__Action item__: Rewrite the part of the entries that opens with the line containing "left hip: (1125, 790, -10)" and closes with the line containing "left hip: (1366, 461, -7)", including both of those lines. Multiply each keypoint's x, y, and depth values by 0.6 and round to whole numbers with halves rounded up, leaving the "Person at" box lines unchanged.

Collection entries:
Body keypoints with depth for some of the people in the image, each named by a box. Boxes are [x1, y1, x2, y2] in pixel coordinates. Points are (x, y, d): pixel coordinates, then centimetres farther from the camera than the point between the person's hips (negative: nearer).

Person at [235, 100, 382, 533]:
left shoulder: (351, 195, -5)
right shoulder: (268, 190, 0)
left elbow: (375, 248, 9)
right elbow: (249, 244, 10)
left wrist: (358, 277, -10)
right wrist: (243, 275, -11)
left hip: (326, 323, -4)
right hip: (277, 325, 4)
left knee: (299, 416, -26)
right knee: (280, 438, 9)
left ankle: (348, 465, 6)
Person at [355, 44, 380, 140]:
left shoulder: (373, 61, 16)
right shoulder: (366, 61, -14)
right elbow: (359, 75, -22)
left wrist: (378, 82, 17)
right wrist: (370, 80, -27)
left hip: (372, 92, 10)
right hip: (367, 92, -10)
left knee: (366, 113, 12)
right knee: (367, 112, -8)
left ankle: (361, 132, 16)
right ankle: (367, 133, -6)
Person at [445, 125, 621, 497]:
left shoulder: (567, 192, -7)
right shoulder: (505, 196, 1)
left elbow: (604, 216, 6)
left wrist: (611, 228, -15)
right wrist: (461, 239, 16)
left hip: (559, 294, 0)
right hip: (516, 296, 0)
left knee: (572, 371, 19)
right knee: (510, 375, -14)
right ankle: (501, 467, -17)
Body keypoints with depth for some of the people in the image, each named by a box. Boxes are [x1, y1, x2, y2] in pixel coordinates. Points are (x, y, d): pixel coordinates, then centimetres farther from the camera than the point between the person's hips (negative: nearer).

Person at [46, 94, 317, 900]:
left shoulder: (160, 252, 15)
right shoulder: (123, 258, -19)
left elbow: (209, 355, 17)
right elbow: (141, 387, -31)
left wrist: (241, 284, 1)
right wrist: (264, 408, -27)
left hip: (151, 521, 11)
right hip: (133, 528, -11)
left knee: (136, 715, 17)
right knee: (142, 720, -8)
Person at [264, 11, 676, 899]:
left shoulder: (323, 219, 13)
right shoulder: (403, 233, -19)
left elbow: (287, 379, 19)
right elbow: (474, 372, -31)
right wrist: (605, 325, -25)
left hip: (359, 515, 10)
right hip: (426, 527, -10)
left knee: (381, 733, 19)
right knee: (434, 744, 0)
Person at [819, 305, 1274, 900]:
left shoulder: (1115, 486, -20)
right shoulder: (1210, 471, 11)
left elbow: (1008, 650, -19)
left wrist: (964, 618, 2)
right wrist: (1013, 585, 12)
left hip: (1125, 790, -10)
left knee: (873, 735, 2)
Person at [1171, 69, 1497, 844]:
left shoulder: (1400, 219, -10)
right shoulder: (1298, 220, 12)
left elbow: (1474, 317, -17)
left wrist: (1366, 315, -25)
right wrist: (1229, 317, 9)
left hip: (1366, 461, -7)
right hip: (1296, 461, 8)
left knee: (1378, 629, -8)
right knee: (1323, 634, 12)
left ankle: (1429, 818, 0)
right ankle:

__Response to this exercise__:
left hip: (675, 474, -6)
left knee: (524, 441, 1)
Person at [1171, 69, 1497, 844]:
left shoulder: (840, 131, -6)
right shoulder: (779, 132, 7)
left elbow: (884, 190, -10)
left wrist: (820, 189, -15)
right wrist: (737, 190, 5)
left hip: (820, 277, -4)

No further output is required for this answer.